YOUR TASK: Please go through the records below and return every line holding the word "point".

MATERIALS PROVIDED:

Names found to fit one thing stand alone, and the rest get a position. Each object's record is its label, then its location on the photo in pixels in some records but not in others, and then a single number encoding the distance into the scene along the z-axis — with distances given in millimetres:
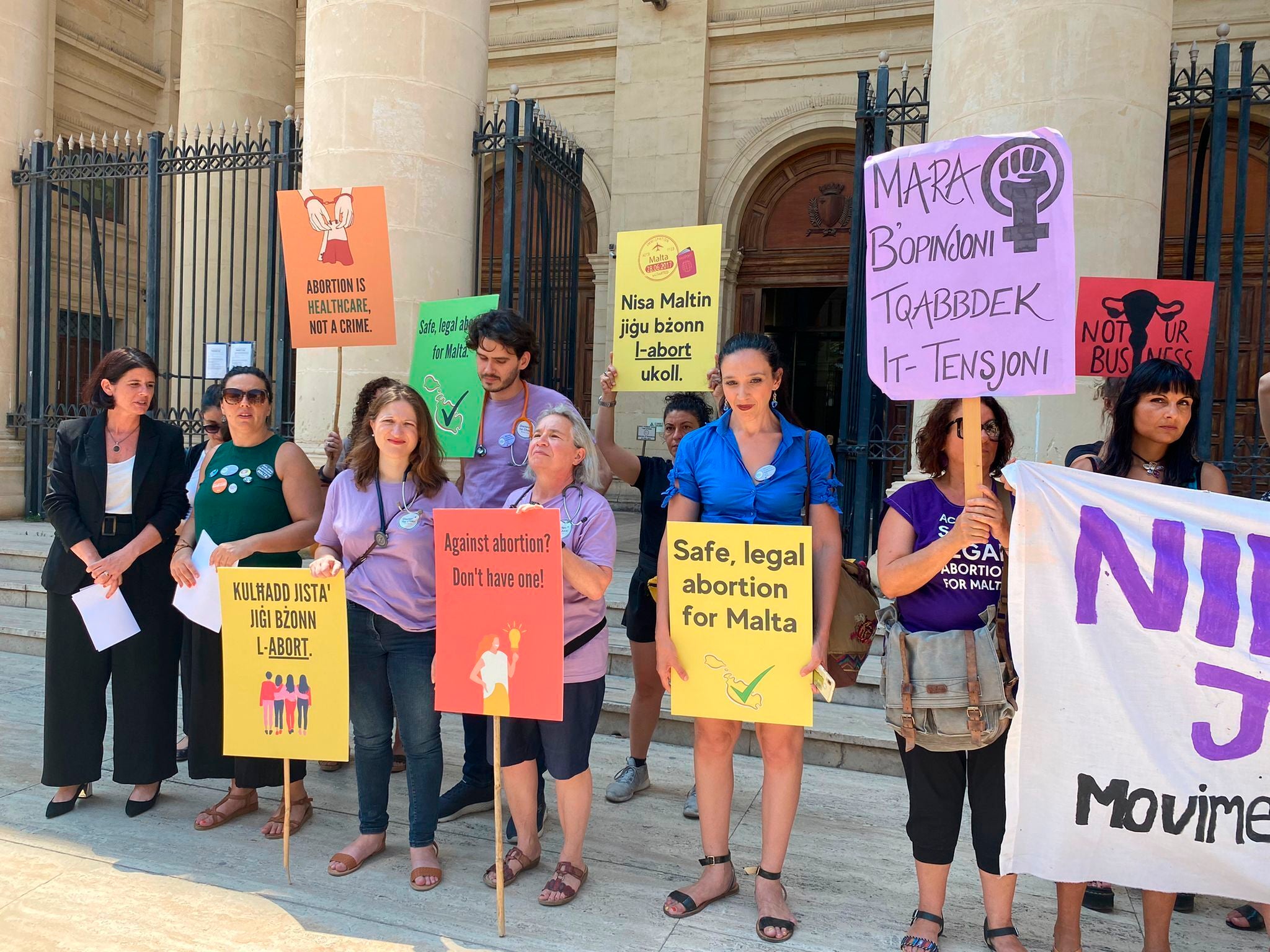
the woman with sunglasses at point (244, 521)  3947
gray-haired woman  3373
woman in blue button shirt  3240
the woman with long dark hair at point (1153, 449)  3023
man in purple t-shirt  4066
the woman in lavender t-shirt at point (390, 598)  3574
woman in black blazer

WRITTEN SOLUTION:
the woman with sunglasses at point (244, 521)  3947
the woman with long dark hair at point (1153, 449)  3023
the woman in lavender t-shirt at point (390, 598)  3574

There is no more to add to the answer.